**The exercise**
Pull out every line of the items below that contains the string "label".

[Records extracted]

■ ■ ■ ■ ■ ■ ■

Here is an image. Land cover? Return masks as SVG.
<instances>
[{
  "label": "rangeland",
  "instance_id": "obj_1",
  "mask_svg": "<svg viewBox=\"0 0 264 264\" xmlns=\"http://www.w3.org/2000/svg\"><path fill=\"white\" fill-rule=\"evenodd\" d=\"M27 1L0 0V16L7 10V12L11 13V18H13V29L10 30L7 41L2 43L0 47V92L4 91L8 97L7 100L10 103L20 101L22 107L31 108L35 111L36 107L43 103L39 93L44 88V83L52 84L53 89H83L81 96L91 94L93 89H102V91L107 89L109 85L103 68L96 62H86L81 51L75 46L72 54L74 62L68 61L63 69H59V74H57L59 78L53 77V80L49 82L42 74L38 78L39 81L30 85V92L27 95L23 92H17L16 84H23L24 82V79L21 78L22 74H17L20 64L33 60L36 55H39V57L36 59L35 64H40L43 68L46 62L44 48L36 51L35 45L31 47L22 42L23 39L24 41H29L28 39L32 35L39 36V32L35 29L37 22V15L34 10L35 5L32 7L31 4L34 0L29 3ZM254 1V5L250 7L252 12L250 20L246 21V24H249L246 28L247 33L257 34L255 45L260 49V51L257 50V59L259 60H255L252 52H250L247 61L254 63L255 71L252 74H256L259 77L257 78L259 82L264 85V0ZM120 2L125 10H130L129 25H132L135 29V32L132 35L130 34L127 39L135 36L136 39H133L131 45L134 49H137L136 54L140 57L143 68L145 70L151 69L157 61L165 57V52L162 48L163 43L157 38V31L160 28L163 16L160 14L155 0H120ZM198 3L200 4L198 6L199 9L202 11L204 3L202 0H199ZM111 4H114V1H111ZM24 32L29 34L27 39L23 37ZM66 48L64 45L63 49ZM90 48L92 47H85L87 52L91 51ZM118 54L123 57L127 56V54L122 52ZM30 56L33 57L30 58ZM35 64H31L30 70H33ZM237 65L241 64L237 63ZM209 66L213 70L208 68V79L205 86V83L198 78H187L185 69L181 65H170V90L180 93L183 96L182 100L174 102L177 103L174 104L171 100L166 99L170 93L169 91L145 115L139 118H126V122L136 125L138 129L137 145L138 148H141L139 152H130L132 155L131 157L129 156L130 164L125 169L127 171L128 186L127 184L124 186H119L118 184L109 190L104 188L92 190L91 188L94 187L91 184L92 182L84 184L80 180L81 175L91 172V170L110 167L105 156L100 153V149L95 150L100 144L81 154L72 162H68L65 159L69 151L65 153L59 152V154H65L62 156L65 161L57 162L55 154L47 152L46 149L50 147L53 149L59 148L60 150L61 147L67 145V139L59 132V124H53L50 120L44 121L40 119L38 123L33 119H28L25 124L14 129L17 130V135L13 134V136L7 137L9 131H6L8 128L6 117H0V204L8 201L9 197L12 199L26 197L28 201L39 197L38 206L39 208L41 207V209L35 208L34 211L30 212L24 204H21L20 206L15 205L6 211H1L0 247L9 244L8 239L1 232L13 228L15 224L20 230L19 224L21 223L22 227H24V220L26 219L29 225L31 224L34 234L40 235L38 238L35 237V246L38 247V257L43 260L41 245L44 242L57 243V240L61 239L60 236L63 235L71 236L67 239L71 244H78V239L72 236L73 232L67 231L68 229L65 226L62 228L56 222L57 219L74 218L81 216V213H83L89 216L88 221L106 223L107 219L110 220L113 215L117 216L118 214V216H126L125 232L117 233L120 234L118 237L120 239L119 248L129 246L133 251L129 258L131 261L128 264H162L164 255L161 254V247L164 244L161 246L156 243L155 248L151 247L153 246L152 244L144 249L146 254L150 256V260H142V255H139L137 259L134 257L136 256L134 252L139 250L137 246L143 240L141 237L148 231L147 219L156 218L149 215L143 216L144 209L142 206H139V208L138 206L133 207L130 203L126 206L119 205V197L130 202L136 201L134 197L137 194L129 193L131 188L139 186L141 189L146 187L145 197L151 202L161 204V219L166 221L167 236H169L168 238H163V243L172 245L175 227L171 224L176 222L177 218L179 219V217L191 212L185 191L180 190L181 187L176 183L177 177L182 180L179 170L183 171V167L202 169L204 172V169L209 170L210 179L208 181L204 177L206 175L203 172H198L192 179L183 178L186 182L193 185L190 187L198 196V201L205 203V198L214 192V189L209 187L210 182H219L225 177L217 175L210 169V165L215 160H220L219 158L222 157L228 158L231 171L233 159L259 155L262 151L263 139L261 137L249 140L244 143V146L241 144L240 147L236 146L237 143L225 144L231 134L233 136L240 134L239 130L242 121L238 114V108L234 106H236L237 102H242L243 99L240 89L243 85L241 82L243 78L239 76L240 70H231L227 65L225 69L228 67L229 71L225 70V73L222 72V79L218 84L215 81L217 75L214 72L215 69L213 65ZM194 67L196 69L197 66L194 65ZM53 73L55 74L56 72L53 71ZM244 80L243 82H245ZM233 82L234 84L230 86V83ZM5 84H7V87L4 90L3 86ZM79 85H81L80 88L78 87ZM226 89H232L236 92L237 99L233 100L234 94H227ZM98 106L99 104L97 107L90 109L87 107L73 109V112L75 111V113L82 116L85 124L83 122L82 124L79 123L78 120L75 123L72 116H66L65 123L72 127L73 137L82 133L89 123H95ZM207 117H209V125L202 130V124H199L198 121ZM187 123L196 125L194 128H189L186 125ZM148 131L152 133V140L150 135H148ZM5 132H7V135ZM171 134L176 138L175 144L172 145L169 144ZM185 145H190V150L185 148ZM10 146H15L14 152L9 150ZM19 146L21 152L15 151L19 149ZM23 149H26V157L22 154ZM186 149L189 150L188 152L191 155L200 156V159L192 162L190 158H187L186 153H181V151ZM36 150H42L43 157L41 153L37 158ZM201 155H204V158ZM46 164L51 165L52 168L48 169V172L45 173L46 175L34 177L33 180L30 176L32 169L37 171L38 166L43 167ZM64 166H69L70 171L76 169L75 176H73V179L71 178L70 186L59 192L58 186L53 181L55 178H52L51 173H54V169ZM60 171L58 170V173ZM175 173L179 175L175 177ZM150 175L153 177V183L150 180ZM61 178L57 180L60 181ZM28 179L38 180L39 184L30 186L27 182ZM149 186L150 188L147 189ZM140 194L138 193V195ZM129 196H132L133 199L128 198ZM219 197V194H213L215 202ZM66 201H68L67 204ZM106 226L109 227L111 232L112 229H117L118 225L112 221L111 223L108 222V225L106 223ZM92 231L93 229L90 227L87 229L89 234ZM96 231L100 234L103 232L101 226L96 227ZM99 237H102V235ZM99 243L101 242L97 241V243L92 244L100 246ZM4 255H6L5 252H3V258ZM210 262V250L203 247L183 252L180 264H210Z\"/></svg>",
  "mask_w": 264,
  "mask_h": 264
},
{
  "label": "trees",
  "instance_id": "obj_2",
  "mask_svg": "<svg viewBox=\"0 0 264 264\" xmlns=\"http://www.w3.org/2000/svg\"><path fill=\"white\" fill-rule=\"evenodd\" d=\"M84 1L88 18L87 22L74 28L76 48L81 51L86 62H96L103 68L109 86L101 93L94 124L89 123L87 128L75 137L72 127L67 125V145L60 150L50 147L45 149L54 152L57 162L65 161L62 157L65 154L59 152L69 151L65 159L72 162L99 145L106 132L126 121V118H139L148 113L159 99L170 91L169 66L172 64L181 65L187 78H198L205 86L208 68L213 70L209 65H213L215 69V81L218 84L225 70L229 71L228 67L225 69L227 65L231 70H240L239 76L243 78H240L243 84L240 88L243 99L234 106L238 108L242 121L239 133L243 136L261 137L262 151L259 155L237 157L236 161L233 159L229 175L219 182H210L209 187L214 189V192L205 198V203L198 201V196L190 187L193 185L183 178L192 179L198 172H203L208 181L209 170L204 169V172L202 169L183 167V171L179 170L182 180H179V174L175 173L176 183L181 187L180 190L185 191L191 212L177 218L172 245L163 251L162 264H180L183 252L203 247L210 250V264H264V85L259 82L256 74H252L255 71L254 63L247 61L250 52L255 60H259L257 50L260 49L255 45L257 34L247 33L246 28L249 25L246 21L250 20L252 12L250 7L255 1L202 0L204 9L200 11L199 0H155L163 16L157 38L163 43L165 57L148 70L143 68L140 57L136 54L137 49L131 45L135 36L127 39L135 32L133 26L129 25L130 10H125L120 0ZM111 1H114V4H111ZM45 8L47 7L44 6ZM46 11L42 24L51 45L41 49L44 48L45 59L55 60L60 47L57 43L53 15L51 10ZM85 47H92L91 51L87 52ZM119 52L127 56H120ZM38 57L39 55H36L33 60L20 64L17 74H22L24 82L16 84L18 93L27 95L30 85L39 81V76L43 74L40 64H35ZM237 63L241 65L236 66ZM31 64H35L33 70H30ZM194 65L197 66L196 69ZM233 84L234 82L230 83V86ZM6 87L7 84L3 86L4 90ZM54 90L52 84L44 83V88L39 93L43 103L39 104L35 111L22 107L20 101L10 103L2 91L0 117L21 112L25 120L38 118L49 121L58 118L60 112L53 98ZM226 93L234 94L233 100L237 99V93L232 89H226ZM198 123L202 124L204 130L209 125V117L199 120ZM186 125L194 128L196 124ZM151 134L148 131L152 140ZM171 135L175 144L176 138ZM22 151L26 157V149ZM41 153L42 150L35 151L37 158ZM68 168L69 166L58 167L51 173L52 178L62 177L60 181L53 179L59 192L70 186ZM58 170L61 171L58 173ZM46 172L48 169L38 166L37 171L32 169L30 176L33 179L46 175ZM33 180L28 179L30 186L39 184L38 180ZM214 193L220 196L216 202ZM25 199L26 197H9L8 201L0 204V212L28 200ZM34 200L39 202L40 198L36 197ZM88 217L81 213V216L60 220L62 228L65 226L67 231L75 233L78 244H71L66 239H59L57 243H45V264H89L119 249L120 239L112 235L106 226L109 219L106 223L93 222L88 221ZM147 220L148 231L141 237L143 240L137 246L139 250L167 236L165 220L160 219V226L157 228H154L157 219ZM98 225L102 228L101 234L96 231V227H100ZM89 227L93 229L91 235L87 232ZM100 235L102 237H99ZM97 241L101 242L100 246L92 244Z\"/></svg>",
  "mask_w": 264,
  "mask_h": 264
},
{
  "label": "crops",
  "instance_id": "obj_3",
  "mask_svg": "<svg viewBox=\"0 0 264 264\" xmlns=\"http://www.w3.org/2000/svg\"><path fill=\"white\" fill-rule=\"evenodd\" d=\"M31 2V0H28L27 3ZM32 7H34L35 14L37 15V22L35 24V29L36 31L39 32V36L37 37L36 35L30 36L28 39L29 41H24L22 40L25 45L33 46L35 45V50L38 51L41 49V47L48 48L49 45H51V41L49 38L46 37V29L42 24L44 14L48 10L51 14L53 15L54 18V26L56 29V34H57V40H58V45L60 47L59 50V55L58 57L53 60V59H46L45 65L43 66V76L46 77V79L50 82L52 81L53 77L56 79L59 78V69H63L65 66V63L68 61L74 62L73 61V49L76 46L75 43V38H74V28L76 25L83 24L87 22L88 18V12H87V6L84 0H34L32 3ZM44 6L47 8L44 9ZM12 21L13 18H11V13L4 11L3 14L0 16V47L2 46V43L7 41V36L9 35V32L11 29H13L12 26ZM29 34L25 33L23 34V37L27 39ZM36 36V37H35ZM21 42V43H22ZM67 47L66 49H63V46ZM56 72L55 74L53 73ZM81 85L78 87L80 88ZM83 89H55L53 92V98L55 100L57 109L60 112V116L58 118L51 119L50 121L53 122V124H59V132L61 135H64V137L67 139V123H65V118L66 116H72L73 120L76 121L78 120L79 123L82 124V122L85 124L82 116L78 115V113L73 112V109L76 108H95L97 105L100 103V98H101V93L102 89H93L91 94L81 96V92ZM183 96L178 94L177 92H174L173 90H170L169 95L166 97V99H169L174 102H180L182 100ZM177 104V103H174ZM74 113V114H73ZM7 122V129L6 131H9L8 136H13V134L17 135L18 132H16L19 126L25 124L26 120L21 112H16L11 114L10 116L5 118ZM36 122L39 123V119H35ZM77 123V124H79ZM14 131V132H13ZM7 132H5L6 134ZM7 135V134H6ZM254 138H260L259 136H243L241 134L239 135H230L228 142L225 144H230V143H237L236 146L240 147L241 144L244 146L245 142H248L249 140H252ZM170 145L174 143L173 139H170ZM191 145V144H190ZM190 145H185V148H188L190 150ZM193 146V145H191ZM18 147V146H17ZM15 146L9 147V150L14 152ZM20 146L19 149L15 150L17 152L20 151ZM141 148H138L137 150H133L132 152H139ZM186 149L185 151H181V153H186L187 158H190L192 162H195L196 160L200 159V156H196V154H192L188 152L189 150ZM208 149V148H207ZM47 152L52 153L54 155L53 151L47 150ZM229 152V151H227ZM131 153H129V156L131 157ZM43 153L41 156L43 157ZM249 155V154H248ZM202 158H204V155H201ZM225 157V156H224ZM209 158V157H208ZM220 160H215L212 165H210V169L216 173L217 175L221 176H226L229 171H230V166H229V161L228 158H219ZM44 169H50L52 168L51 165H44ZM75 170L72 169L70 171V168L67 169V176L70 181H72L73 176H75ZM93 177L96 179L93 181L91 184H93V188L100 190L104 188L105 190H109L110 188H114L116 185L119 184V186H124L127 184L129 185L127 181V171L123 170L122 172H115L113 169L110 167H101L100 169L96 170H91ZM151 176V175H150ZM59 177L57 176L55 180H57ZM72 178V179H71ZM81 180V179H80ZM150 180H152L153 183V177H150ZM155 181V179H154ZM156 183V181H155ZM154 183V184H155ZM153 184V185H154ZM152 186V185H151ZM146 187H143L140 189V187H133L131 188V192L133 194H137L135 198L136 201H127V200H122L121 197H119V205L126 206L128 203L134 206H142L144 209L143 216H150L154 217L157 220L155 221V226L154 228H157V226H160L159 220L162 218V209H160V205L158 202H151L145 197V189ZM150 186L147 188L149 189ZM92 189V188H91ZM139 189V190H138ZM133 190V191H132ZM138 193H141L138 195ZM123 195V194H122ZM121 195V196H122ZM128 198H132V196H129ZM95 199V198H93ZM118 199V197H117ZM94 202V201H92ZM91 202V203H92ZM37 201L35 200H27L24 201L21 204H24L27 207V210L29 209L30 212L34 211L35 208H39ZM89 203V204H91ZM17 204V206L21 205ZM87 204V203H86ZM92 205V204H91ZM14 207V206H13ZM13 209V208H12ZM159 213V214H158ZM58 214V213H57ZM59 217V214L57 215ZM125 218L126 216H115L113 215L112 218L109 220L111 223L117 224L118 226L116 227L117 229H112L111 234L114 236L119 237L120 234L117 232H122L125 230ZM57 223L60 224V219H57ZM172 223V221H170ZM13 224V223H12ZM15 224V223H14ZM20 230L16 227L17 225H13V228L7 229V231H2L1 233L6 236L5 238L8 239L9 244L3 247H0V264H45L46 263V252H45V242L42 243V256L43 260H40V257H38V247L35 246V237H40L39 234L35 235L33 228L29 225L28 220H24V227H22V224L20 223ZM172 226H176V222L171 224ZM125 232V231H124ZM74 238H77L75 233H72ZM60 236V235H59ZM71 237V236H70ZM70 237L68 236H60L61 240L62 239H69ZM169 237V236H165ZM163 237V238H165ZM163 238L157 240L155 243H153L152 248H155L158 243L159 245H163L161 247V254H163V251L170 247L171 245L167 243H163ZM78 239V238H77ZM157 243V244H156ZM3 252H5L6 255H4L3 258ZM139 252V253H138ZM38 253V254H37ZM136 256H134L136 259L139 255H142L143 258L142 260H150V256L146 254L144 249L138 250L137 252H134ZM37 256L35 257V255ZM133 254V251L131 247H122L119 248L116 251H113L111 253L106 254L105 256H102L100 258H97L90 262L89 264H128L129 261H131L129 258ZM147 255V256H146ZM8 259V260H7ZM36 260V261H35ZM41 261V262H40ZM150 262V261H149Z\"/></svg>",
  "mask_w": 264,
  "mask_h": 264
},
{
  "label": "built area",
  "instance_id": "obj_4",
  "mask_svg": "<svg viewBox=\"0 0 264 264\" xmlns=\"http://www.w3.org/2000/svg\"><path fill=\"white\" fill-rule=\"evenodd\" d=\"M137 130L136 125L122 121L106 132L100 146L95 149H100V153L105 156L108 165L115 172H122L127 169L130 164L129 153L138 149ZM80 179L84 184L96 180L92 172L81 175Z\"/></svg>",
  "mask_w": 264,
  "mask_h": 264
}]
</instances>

■ ■ ■ ■ ■ ■ ■

**Exercise result**
  "label": "rangeland",
  "label": "trees",
  "label": "crops",
  "label": "built area",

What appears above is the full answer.